Ultimately, US-Turkey relations are just a bilateral issue. Turkey, although never fully accepted by Europe, has been (politically) part of the “West” since the end of World War II. Turkey fought with the United Nations during the Korean War, and was a NATO stalwart throughout the Cold War. Now, under Erdogan’s leadership, the Turkish government sees its destiny not so much as a European power, but as a leader in the Muslim world, a peace broker in the Middle East and a military heavyweight that straddles East and West.
What this means in the long run is unclear. On the one hand, an invigorated and self-assured Turkey still carries the millstone of its imperial and colonial Ottoman past, which stacks the deck against the prospect of an Ankara-led Middle East. On the other, Turkey, under Erdogan’s leadership, will not be content as a second- or third-tier player. While making predictions is a mug’s game, expect Turkey to continue to negotiate the future of Syria with Russia and Iran and to use its economic, military and political muscle to foreclose on any possibility of a Kurdish state in northern Iraq and Syria — whether Washington likes it or not.
4. The looming struggle for leadership in Asia
In June 2017, the Chinese People’s Liberation Army began building a road in the disputed Doklam/Donglang region along the Bhutan-China border. India, according to its 2007 Friendship Treaty with Bhutan, sent soldiers to stop China’s construction efforts. A relatively peaceful standoff ensued, which was punctuated by the occasional fist fight and brawl between Chinese and Indian soldiers.
While the standoff ended peacefully in August with both sides pulling their troops back, the bigger story is the future of Sino-Indian relations. Pundits have been predicting a full-fledged struggle for Asian supremacy between the two countries for years now — and in 2017 that argument was slowly but surely bolstered. India continued to amass allies, such as Japan and the United States, in what is increasingly looking like an informal coalition to contain Chinese influence. Meanwhile, Beijing has tried to pull long-time ally (and former Indian rival) Pakistan even closer with the formal announcement of the China-Pakistan Economic Corridor, a US$50 billion investment project aimed at building out Pakistan’s highways, railways, electricity sector and telecommunications infrastructure.

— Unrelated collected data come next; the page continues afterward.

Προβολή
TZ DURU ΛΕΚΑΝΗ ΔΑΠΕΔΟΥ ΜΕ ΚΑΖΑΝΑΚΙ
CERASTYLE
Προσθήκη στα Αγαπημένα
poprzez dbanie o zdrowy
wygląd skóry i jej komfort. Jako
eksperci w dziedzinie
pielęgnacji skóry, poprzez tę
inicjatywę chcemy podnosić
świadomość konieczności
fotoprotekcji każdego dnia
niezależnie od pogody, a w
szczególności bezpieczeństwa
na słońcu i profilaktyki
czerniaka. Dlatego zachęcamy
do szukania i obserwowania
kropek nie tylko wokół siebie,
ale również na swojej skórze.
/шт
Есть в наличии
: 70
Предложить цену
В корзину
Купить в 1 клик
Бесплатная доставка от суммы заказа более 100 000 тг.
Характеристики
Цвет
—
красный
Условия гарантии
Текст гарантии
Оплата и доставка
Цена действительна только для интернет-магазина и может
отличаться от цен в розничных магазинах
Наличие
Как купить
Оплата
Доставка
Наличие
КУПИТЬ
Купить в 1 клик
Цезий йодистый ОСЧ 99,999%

While a Cold War between the two nuclear-armed giants is not inevitable, 2017 saw both countries continue to lay the foundation for such a rivalry. With Xi Jinping now firmly ensconced as China’s Paramount Leader, expect this nascent rivalry to continue as China’s neighbours, increasingly concerned about Beijing’s regional ambitions, look to India for support.

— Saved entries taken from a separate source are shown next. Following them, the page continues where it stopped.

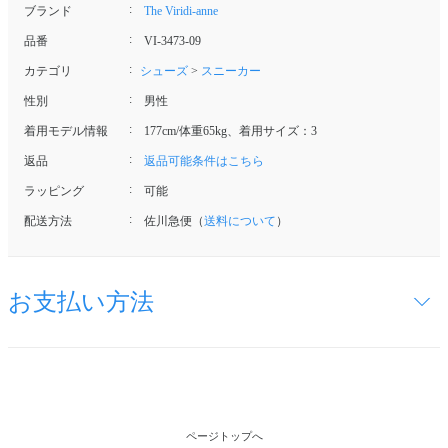
ブランド
The Viridi-anne
品番
VI-3473-09
カテゴリ
シューズ
>
スニーカー
性別
男性
着用モデル情報
177cm/体重65kg、着用サイズ：3
返品
返品可能条件はこちら
ラッピング
可能
配送方法
佐川急便（
送料について
）
お支払い方法
ページトップへ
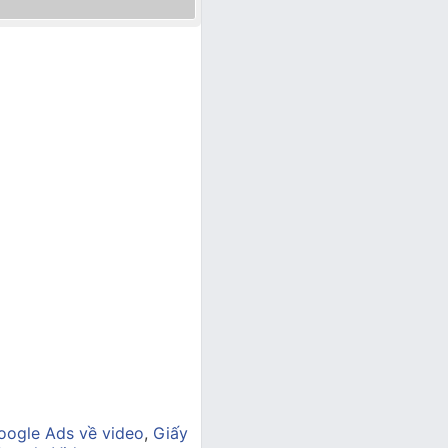
ogle Ads về video
,
Giấy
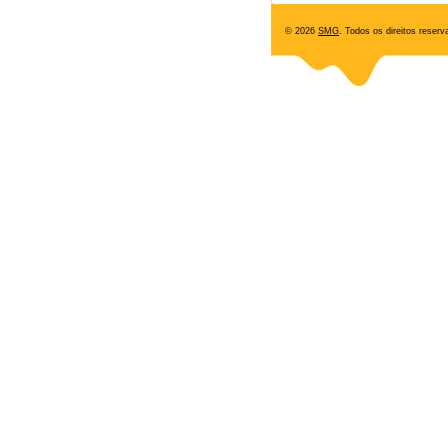
© 2026
SMG
. Todos os direitos reserv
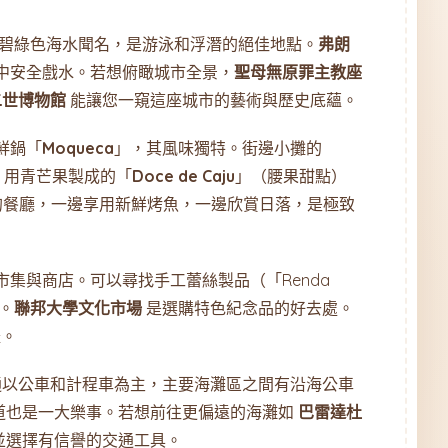
碧綠色海水聞名，是游泳和浮潛的絕佳地點。
弗朗
中安全戲水。若想俯瞰城市全景，
聖母無原罪主教座
二世博物館
能讓您一窺這座城市的藝術與歷史底蘊。
鮮鍋「
Moqueca
」，其風味獨特。街邊小攤的
，用青芒果製成的「
Doce de Caju
」（腰果甜點）
的餐廳，一邊享用新鮮烤魚，一邊欣賞日落，是極致
市集與商店。可以尋找手工蕾絲製品（「Renda
。
聯邦大學文化市場
是選購特色紀念品的好去處。
禮。
以公車和計程車為主，主要海灘區之間有沿海公車
道也是一大樂事。若想前往更偏遠的海灘如
巴雷達杜
並選擇有信譽的交通工具。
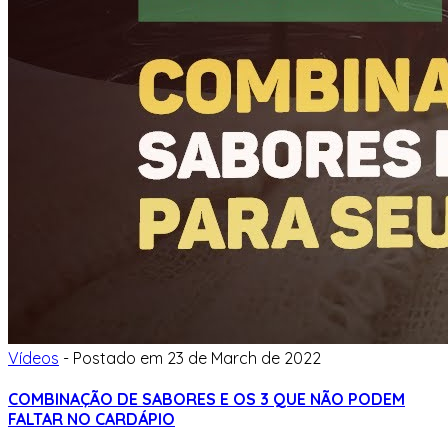
Vídeos
-
Postado em
23 de March de 2022
COMBINAÇÃO DE SABORES E OS 3 QUE NÃO PODEM
FALTAR NO CARDÁPIO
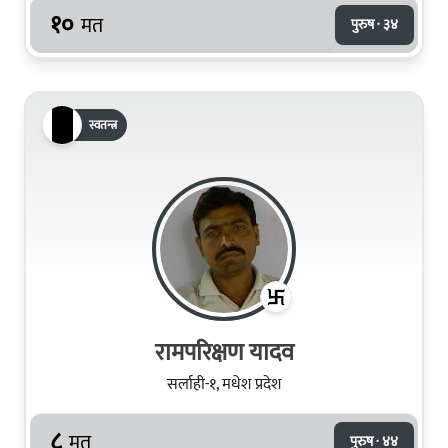
१०
मत
पुरुष · ३४
स्वतन्त्र
रामपरिक्षण यादव
सर्लाही-१, मधेश प्रदेश
८
मत
पुरुष · ४४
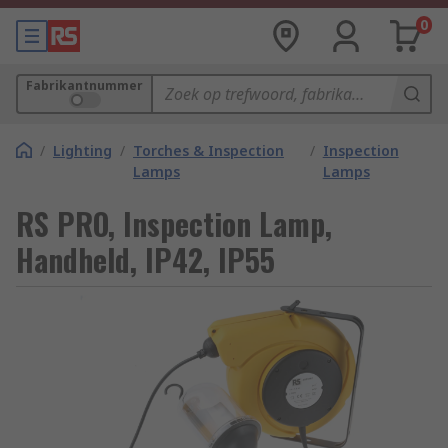
0
Fabrikantnummer
/
Lighting
/
Torches & Inspection
/
Inspection
Lamps
Lamps
RS PRO, Inspection Lamp,
Handheld, IP42, IP55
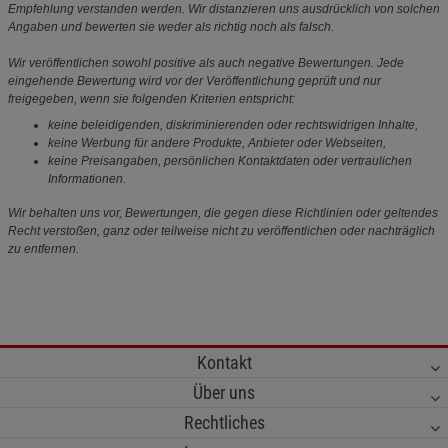
Empfehlung verstanden werden. Wir distanzieren uns ausdrücklich von solchen
Angaben und bewerten sie weder als richtig noch als falsch.
Wir veröffentlichen sowohl positive als auch negative Bewertungen. Jede
eingehende Bewertung wird vor der Veröffentlichung geprüft und nur
freigegeben, wenn sie folgenden Kriterien entspricht:
keine beleidigenden, diskriminierenden oder rechtswidrigen Inhalte,
keine Werbung für andere Produkte, Anbieter oder Webseiten,
keine Preisangaben, persönlichen Kontaktdaten oder vertraulichen
Informationen.
Wir behalten uns vor, Bewertungen, die gegen diese Richtlinien oder geltendes
Recht verstoßen, ganz oder teilweise nicht zu veröffentlichen oder nachträglich
zu entfernen.
Kontakt
Über uns
Rechtliches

These four international security concerns — the collapse of Cold War treaties, the ongoing human suffering in Central America, Turkey’s awakening as a regional power and the coming storm between India and China — have been years in the making, and their effects are likely to be felt for years to come. While these issues haven’t made major headlines in quite some time — or at all — they stand as an important reminder to consider global politics with depth and breadth. The flashiest stories aren’t always the most consequential.